Muziek / Concert

Grandioos tweeluik over het menselijk tekort

recensie: Zemlinsky en Puccini bij De Nationale Opera
Zemlinsky en Puccini bij De Nationale Opera

Op het eerste gezicht een wonderlijke combinatie: twee zo verschillende muzikale tradities, de Weense en de Italiaanse, in twee eenakters op dezelfde avond. Maar er zijn goede redenen om Eine Florentinische Tragôdie van Alexander von Zemlinsky en Gianni Schicchi van Giacomo Puccini samen uit te voeren.

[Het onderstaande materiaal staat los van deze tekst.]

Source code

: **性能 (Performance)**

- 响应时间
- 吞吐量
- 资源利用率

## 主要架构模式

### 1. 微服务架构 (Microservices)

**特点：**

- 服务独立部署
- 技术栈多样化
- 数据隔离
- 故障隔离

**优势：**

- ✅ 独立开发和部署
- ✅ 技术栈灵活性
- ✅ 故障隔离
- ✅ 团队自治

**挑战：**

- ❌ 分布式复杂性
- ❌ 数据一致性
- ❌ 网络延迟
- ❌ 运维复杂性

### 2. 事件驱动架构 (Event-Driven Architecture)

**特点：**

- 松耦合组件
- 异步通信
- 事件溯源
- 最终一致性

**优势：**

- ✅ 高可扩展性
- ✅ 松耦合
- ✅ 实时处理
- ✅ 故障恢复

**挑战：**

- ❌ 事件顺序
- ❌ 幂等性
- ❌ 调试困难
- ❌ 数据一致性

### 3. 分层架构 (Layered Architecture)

Beide opera’s zijn honderd jaar oud en staan aan het begin van de moderniteit.
Beide zijn gesitueerd in het renaissancistische Florence – stad van rijkdom en corruptie.
Beide zijn vrijwel doorgecomponeerd, dus zonder de handeling stil te zetten voor een aria.
Beide hebben als thema de ontmaskering van menselijke tekorten.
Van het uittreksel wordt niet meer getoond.